----- TEXT -----

Mindsword has asked for the wisdom of the Perl Monks concerning the following question:

Hello, I have been working on a code for work and I found an odd glitch in my regular expression. I am looking through several blocks of texts for the Titles of some documents. The first title is "Screening Ligands by X-ray Crystallography." The text with that clearly has Screening Ligands by X-ray Crystallography in it. However, my regualr expression (below) does not pick it up. I have removed the 40 lines of code before this for brevities sake.

#!/usr/bin/perl use warnings; use strict; use feature qw(say); ... ... if ($text =~ /Screening Ligands by X ray Crystallography/) { say "MATCH!"; } else { say "NOPE!"; } }
However, if I do the code below, I do get a match.
if ($text =~ /Screening Ligands by/) { say "MATCH!"; } else { say "NOPE!"; } }
I have narrowed down the issue to the "-" I think. However, I can't search for the titles without the "-" as maybe 2/3rds of them have it. Any thoughts on how to get around this?

-----

> WORK REQUIRED: Copy the forum post again, starting at the words "#!/usr/bin/perl use warnings;" and ending after "get around this?", and change "NOPE" to "NO MATCH" throughout. The lines after this point aren't needed.

----- MATERIAL PROVIDED -----

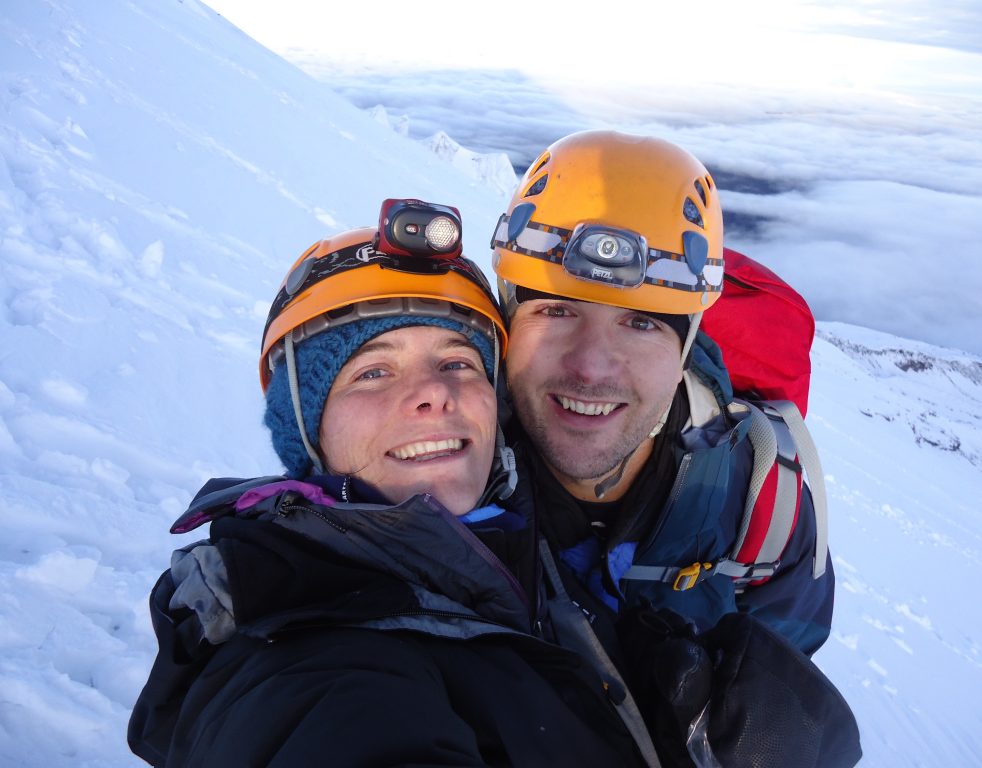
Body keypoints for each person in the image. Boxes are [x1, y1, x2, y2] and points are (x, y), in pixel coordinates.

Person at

-----

> RESPONSE FOR THIS EXERCISE:
#!/usr/bin/perl use warnings; use strict; use feature qw(say); ... ... if ($text =~ /Screening Ligands by X ray Crystallography/) { say "MATCH!"; } else { say "NO MATCH!"; } }
However, if I do the code below, I do get a match.
if ($text =~ /Screening Ligands by/) { say "MATCH!"; } else { say "NO MATCH!"; } }
I have narrowed down the issue to the "-" I think. However, I can't search for the titles without the "-" as maybe 2/3rds of them have it. Any thoughts on how to get around this?